Immutable Infrastructure: CI/CD (test/stage/audit/etc.)

This article is part of a series on Immutable Infrastructure and discusses the scenario of CI/CD pipelines to deliver high quality software quickly. It may be valuable to review Immutable Infrastructure Basics before reading this article.

Continuous Integration and Continuous Delivery, CI/CD, is a practice in software development that aims to ensure high quality updates efficiently progress toward a release. The “Integration” part of CI/CD seeks to confirm that a software change will work with related systems. The divergence of systems that occurs without immutable infrastructure can reduce the effectiveness of CI/CD pipelines. In the illustration below, two approaches are shown, Distribution for mutable infrastructure vs. Promotion for immutable infrastructure.

Promote vs. Distribute

Promote and Distribute respond to the question of how software changes are delivered (the “D” in CI/CD). This scenario explores these ideas through the lens of a single software change: software change 142.

Distribute

The most common way to deliver a software change is to distribute it to one or more long running systems. As shown in the illustration, and similar to the team laptops in the previous article, each long running host exists in a specific state. The intention is usually that these systems are homogeneous so that versions, patch levels, data, language and runtimes, etc. are identical from one host to the next. In practice, there is often divergence that occurs as systems age or are used for specific development or delivery priorities.

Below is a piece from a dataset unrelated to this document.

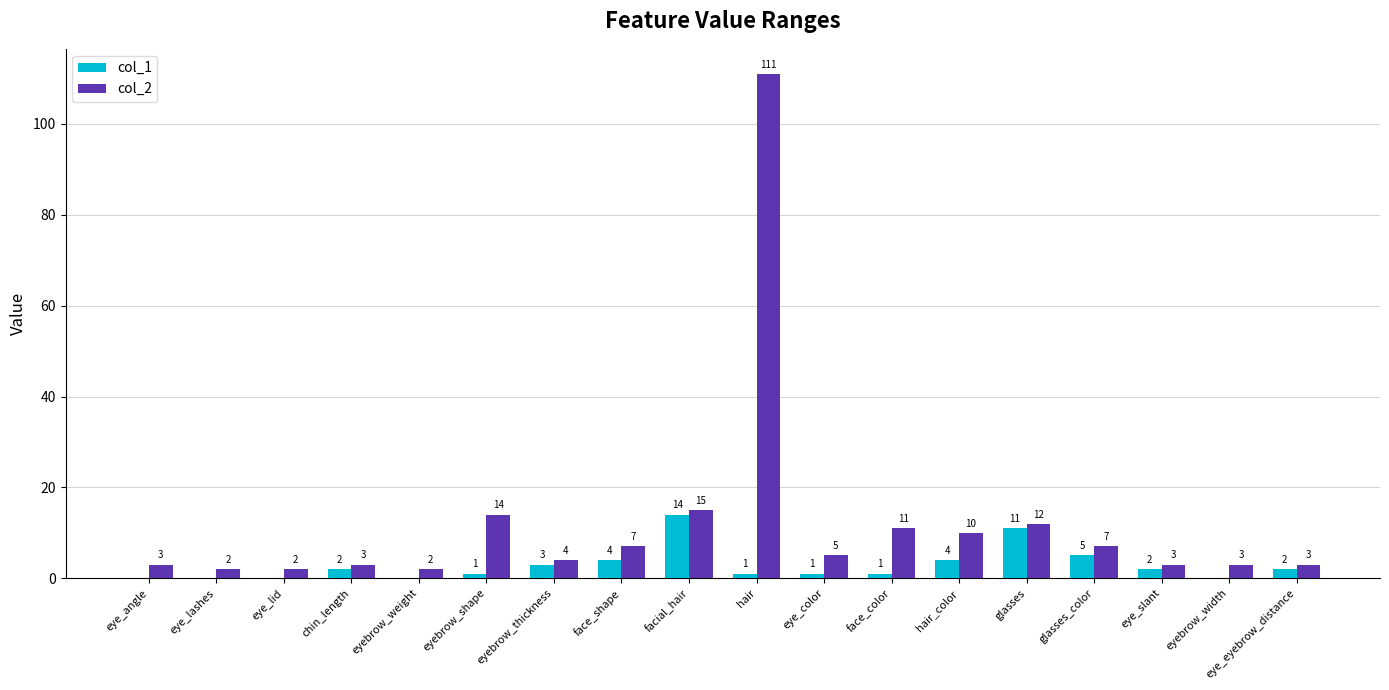

What are all the series names shown in the legend?

col_1, col_2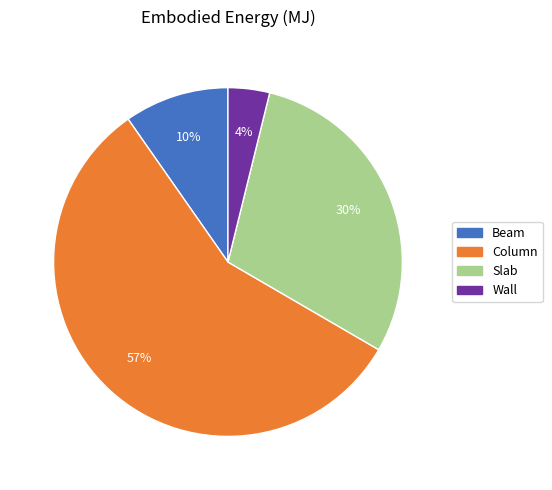

Does any single category account for the majority?

Yes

A discrete change, like software change 142 is usually packaged into some type of deployment artifact and copied to an existing host. Depending on what changed, it may also be necessary to update libraries, data, language runtime, etc. Changes like this are often irreversible, which means that after the target host has been modified, it can be very difficult to revert to the previous state. Each host must also be updated separately, which may result in the user experiencing downtime or a mixed state as the distribution of the change proceeds.

Promote

When software change 142 is packaged into an immutable artifact, such as a container image, delivery looks much different. New instances can be created for any purpose, such as development, test and production. These new instances do not require making any changes to existing systems, which means that any currently running instances are not disturbed.

If software change 142 is found to be a good change in development, the same image that was used in development is promoted to test. In this case, promotion refers to the image, not the instance. The image is immutable, which means that an instance tagged for test is identical to an instance tagged for development (with the exception of configuration). As the image follows the promotion path, there is never any need to modify existing instances and all new instances are identical to running instances. This virtually eliminates disruption to the end user and ensures that what is validated is exactly what makes it to production.

Routing Control

Promotion type releases follow a “replace” rather than an “update” approach. This could look like a rolling update, where existing instances are replaced one at a time by new instances. It could also look like a blue green deployment, where a full deployment of new instances is created and traffic is simply routed to the new instances when desired. The old instances can be left running or destroyed as desired.

One thing that is common among deployments of immutable artifacts is that what the end user experiences is determined by routing, not the state of any instance or host. In the traditional, mutable approach, end users are routed to a discrete list of long lived hosts. Any changes to those hosts impact the end user experience directly and immediately, even if only by reducing capacity when a host is removed from Load Balancer rotation to be updated.

A new instance created from an immutable artifact only becomes available when routing is adjusted to send traffic to it. This means there is no immediate impact to the end user. This also makes it possible to employ some advanced validation techniques, such as traffic mirroring or canary validation. What’s important to note is that routing becomes the primary control, not system access.